Hammer had hit a homerun with their version of the Count, and their first installment of Dracula’s deadly escapades launched a new film franchise. Now, here are eight things you may not know about Morbidly Beautiful’s Eerie Essential: Horror of Dracula.



Horror of Dracula launched an epic Dracula movie franchise to the tune of nine feature films. Hammer made the mistake of not including Count Dracula in the sequel titled The Brides of Dracula (1960). Six years later, the studio fixed their faux pas by bringing Christopher Lee back in the series’ third installment Dracula: Prince of Darkness (1966). In total, Lee played the character seven times for Hammer. However, Lee didn’t reprise his role in the franchise’s final installment: The Legend of the 7 Golden Vampires (1974).


Outside of Hammer horror, Christopher Lee donned the cape of Count Dracula three more times for different productions. In 1970, Lee starred in Count Dracula co-starring Pink Panther films’ alumnus Herbert Lom (Van Helsing) and Klaus Kinski. Earlier in 1970, Lee made a cameo appearance as the Count in the Jerry Lewis film One More Time. This was a comedic jaunt which didn’t showcase the Hammer Dracula fans had come to know and love. Finally, Lee appeared in director Edouard Molinaro’s comedy/horror flick Dracula and Son. And as the Count of Sesame Street would say, “10, that’s 10 appearances by Christopher Lee as Count Dracula in motion pictures. Ha ha ha ha!”


The Count is a man of action and few words in Horror of Dracula. If you tally all of Christopher Lee’s dialogue, he has exactly 13 lines in the film. Furthermore, outside of audible grunts, groans and hissing, Dracula only speaks to the character of Jonathan Harker (John Van Eyssen).


For Dracula’s victims, it was always a pain in the neck to face off against the Count. But for actor Christopher Lee filming Horror of Dracula was most painful for his eyes. The contact lenses he had to endure led to Lee constantly complaining about them on and off set. Another side effect of those intrusive contact lenses: he couldn’t see! During a take of filming Dracula running toward actress Valerie Gaunt, Christopher Lee’s vision was so impaired that he ran past the camera’s line of sight.


Christopher Lee and Bela Lugosi had something more in common when it came to initially playing the role of Count Dracula – they were both drastically underpaid.
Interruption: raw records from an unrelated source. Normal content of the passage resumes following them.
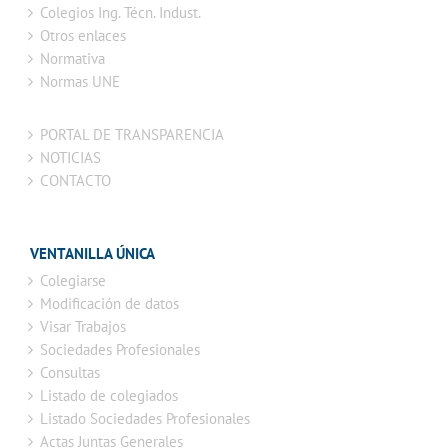
Colegios Ing. Técn. Indust.
Otros enlaces
Normativa
Normas UNE
PORTAL DE TRANSPARENCIA
NOTICIAS
CONTACTO
VENTANILLA ÚNICA
Colegiarse
Modificación de datos
Visar Trabajos
Sociedades Profesionales
Consultas
Listado de colegiados
Listado Sociedades Profesionales
Actas Juntas Generales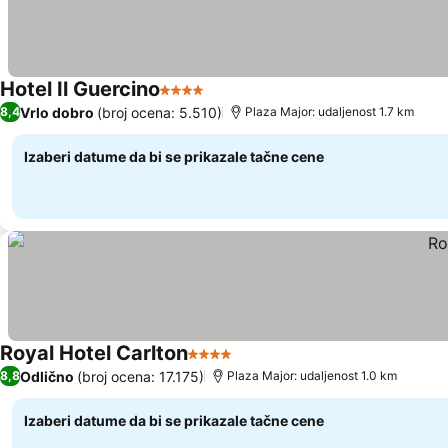
Hotel Il Guercino
4 Zvezdice
Vrlo dobro
(broj ocena: 5.510)
8,4
Plaza Major: udaljenost 1.7 km
Izaberi datume da bi se prikazale tačne cene
Royal Hotel Carlton
4 Zvezdice
Odlično
(broj ocena: 17.175)
8,8
Plaza Major: udaljenost 1.0 km
Izaberi datume da bi se prikazale tačne cene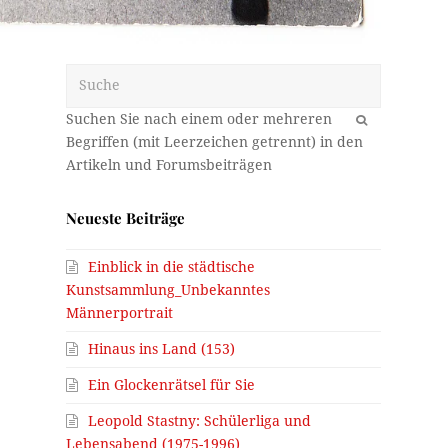
Suche
OK
Neueste Beiträge
Einblick in die städtische
Kunstsammlung_Unbekanntes
Männerportrait
Hinaus ins Land (153)
Ein Glockenrätsel für Sie
Leopold Stastny: Schülerliga und
Lebensabend (1975-1996)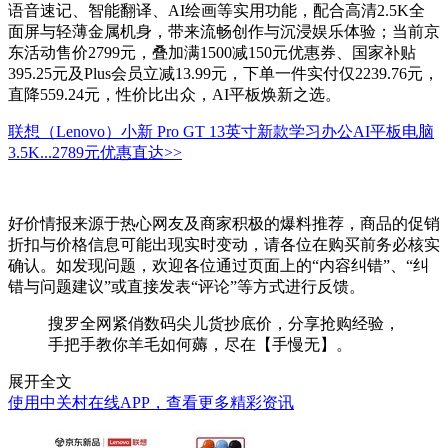
语音速记、智能翻译、AI绘画等实用功能，配合高清2.5K全
面屏与轻薄金属机身，带来流畅创作与沉浸娱乐体验；当前京
东活动售价2799元，叠加满1500减150元优惠券、国家补贴
395.25元及Plus会员立减13.99元，下单一件实付仅2239.76元，
直降559.24元，性价比出众，AI平板焕新之选。
联想（Lenovo）小新 Pro GT 13英寸新款学习办公AI平板电脑
3.5K...
2789元
优惠直达>>
好价情报来源于热心网友及商家积极的爆料推荐，商品的促销
折扣与价格信息可能出现实时变动，请各位在购买前务必核实
确认。如发现问题，欢迎各位通过页面上的“内容纠错”、“纠
错与问题建议”或直接发表“评论”等方式进行反馈。
搜罗全网紧俏数码尖儿货抄底价，分享抢购经验，
手把手教你羊毛如何薅，尽在【手慢无】。
展开全文
使用中关村在线APP，查看更多精彩资讯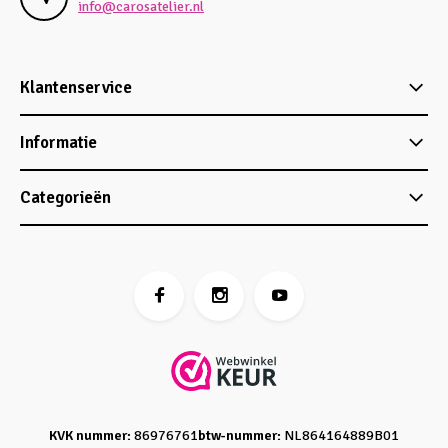
info@carosatelier.nl
Klantenservice
Informatie
Categorieën
KVK nummer:
86976761
btw-nummer:
NL864164889B01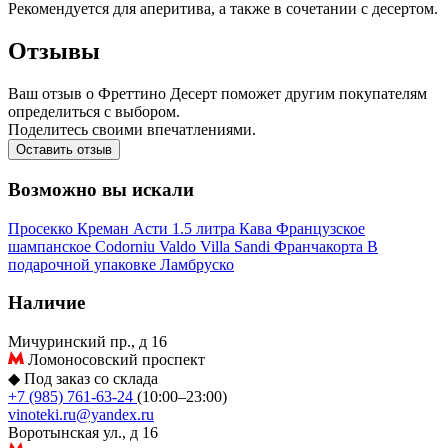
Рекомендуется для аперитива, а также в сочетании с десертом.
Отзывы
Ваш отзыв о Фреттино Десерт поможет другим покупателям
определиться с выбором.
Поделитесь своими впечатлениями.
Оставить отзыв
Возможно вы искали
Просекко
Креман
Асти
1.5 литра
Кава
Французское
шампанское
Codorniu
Valdo
Villa Sandi
Франчакорта
В
подарочной упаковке
Ламбруско
Наличие
Мичуринский пр., д 16
Ломоносовский проспект
◆
Под заказ со склада
+7 (985) 761-63-24
(10:00–23:00)
vinoteki.ru@yandex.ru
Воротынская ул., д 16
Lee admitted in his autobiography that he only received 750 pounds for playing the part of Dracula. Just for the sake of argument, Horror of Dracula made an astounding $25 million at the box office. Underpaid probably isn’t the right word in this case.


Peter Cushing (Van Helsing) and Christopher Lee (Dracula) are the top-two billed actors in the movie, as they play the iconic characters made popular in literature and by Universal’s films. But neither actor appears on screen for very long. Horror of Dracula has a runtime of 82 minutes. Van Helsing only appears on screen for 25 minutes, while Lee is relegated to only seven minutes.


When Horror of Dracula was released in the United States, it premiered at a Warner Theater in Milwaukee, Wisconsin. The film was a hit right from the beginning, as it made just over $1,600 for its opening day. However, when the film played in the U.S., it was part of a double bill alongside Will Cowan’s film The Thing That Couldn’t Die (1958).


Poor Christopher Lee really earned those 750 pounds while shooting Horror of Dracula. Obviously, he was already enduring the hardship brought on by those cumbersome contact lenses, but things went from bad to worse while filming the scene where Dracula buries Mina (Melissa Stribling). Lee ended up falling into the hole where the burial takes place and right on top of the stunt woman.